Malaysia has identified 122 objects in an ocean area roughly the size of Singapore, which it says could be part of the missing MH370 flight that investigators believe crashed into the Southern Indian ocean.
The objects have been identified by a satellite, Malaysia's acting transport minister Hishammuddin Hussein has said, spanning an area of 160 square miles.
"This is the most credible lead that we have," he said.
The search area, off the coast of Perth, where the objects have been sighted
A close-up of some of the alleged debris in satellite images
The country's determination to find MH370 "remains steadfast," the minister told reporters at the morning's press conference.
The pictures were taken by the French Airbus satellite on March 23 and show objects up to 23m in length.
Australia's HMAS Success has been sent to the western part of the search operation.
The objects were located around 2,557km from Perth, Australia, the minister said, adding: "It must be emphasised that we cannot tell whether the potential objects are from MH370.

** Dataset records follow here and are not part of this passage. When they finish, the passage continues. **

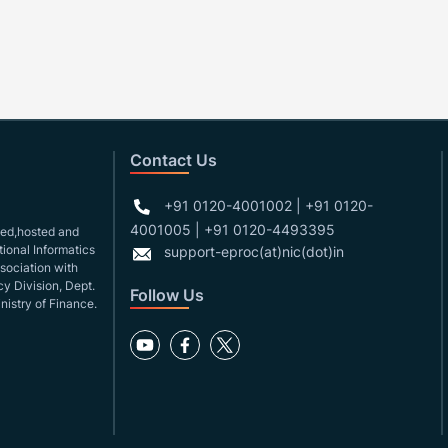
Contact Us
+91 0120-4001002 | +91 0120-
4001005 | +91 0120-4493395
gned,hosted and
ional Informatics
support-eproc(at)nic(dot)in
ssociation with
y Division, Dept.
Follow Us
nistry of Finance.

Another satellite image from the French Airbus, taken March 23
"Nevertheless, this is a new lead that will help direct the search. We have now had four separate satellite leads, from Australia, China and France.
"It is now imperative that we link the debris to MH370. This will enable us to further reduce the search area, and locate more debris from the plane."
The MH370 flight from Kuala Lumpur to Beijing disappeared on March 8th with 239 people on board.